-
Notifications
You must be signed in to change notification settings - Fork 0
Home
Camandros edited this page Apr 30, 2015
·
5 revisions
#Using JDNA This tutorial explains how to use JDNA to compress DNA sequences based on a representative reference.
$ java -jar JDNA.jar <TASK> <REFERENCE> <INPUT> <OUTPUT>
arguments:
- TASK: The task to be executed (COMPRESS, or DECOMPRESS)

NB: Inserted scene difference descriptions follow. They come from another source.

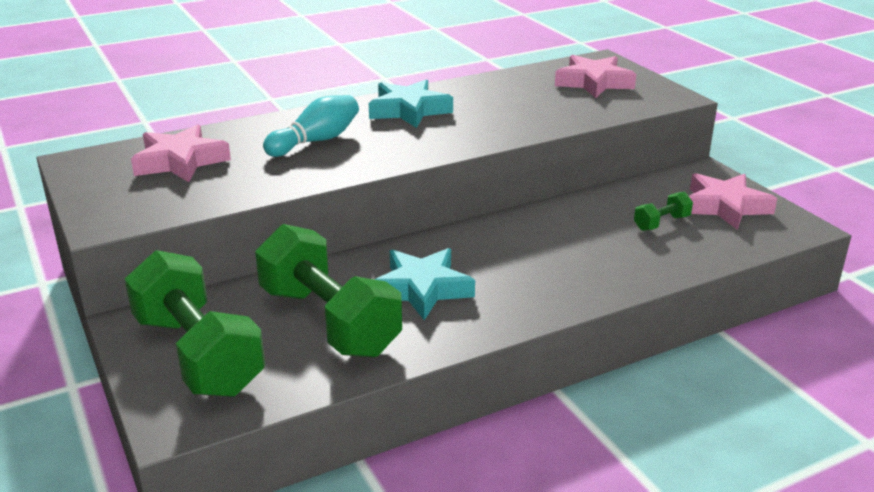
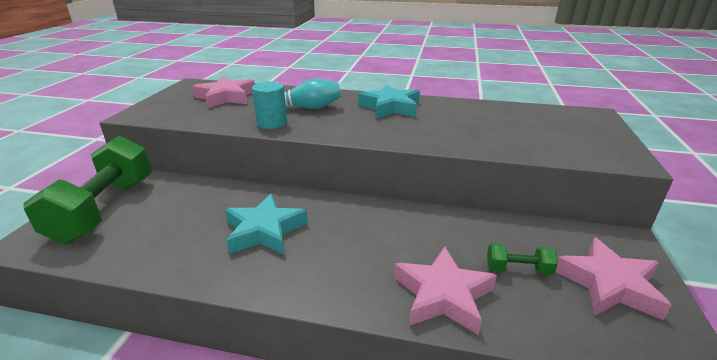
camera: 40 degrees right, 0 degrees up
green dumbbell [255,224,402,358] -> none
pink star [555,55,636,98] -> pink star moved to [394,247,497,335]
none -> turquoise cylinder [252,82,287,129]

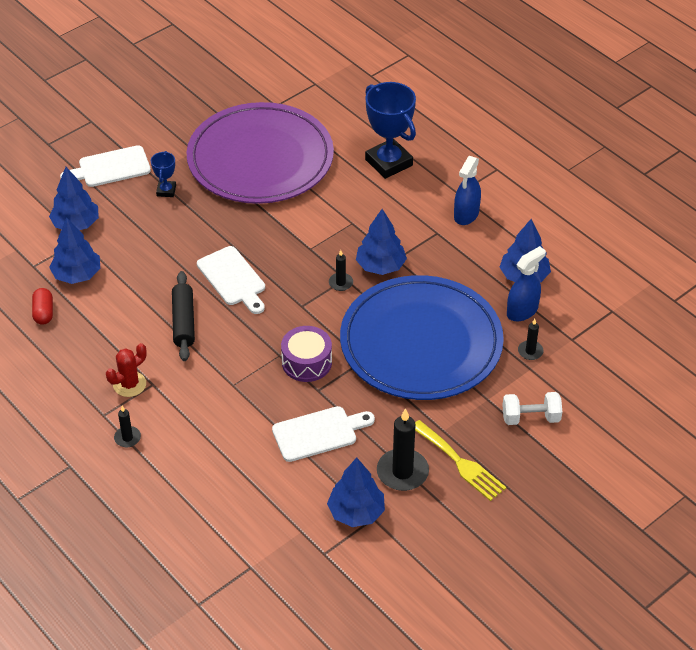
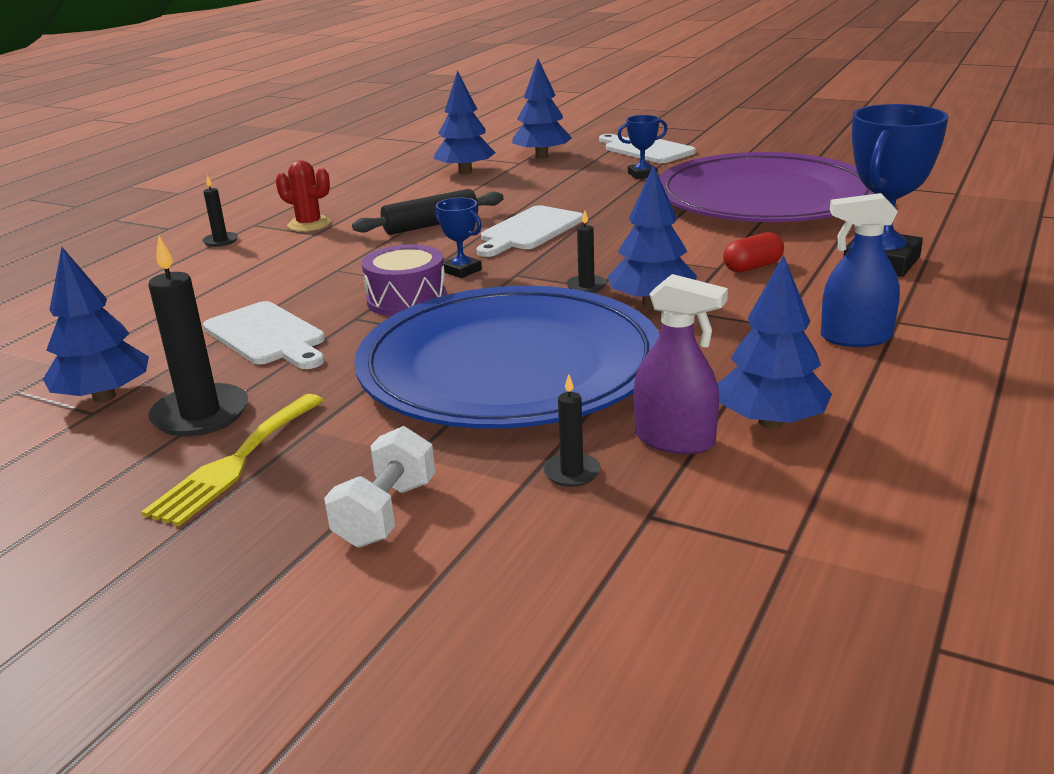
camera: 70 degrees right, 20 degrees down
red capsule [32,288,53,325] -> red capsule moved to [723,232,784,273]
white dumbbell [502,392,562,425] -> white dumbbell turned 45 degrees clockwise [324,426,435,548]
blue spray bottle [507,246,546,321] -> purple spray bottle [634,274,728,454]
none -> blue trophy [435,198,482,278]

- REFERENCE: The path to the file containing the reference sequence
- INPUT: The path to the to-be-compressed or decompressed file
- OUTPUT: The path to the resulting (de)compressed file
examples:
$ java -jar JDNA.jar COMPRESS human_g1k_v37.fasta HG01390.fasta HG01390.cmp
$ java -jar JDNA.jar DECOMPRESS human_g1k_v37.fasta HG01390.cmp HG01390.fasta
Download the JAR file:
$ wget https://github.com/Camandros/jdna/raw/master/JDNA/JDNA.jar
Download two example files containing DNA sequences (1kB each):
$ wget https://raw.githubusercontent.com/Camandros/jdna/master/JDNA/ref_ex.raw
$ wget https://raw.githubusercontent.com/Camandros/jdna/master/JDNA/inp_ex.raw
Execute the JDNA to compress the input sequence:
$ java -jar JDNA.jar COMPRESS ref_ex.raw inp_ex.raw out_ex.cmp
Run the following du command to verify the size of the input and output files (in bytes using the -b option):
$ du -b inp_ex.raw out_ex.cmp
1032 inp_ex.raw
44 out_ex.cmp
Execute the JDNA to decompress the output file:
$ java -jar JDNA.jar DECOMPRESS ref_ex.raw out_ex.cmp inp_ex_dcmp.raw
Run a checksum command (e.g., md5sum) to verify that the decompressed output is exactly the same as the original to-be-compressed input (JDNA is lossless):
$ md5sum inp_ex.raw inp_ex_dcmp.raw
9217d97a92cf8d76a92ef60a9101f468 inp_ex.raw
9217d97a92cf8d76a92ef60a9101f468 inp_ex_dcmp.raw
JDNA allows users to provide a configuration file (config.ini) in the same folder as the JAR file with customized values for the following parameters:
Parameter | Default Value | Description |
---|---|---|
kmer_size | 20 | Size of k-mer when indexing the reference (in bp) |
search_window | 120 | Window size for brute-force searches (in bp) |
index_window | 200 | Window size for indexed searches (in bp) |
dcmp_mem | 1 | Maximum amount of memory to be used during decompression (in MB) |
block_size | 250 | Size of each reference block to be loaded to the main memory (in MB) |
example:
kmer_size=20
search_window=120
index_window=200
dcmp_mem=1
block_size=250
- JDNA accepts input files with two extensions: .raw and .fasta. The former is a raw DNA sequence that contains only A, C, G, T, and N nucleotides, while the latter accepts files with comment lines (i.e., lines started by the ">" character).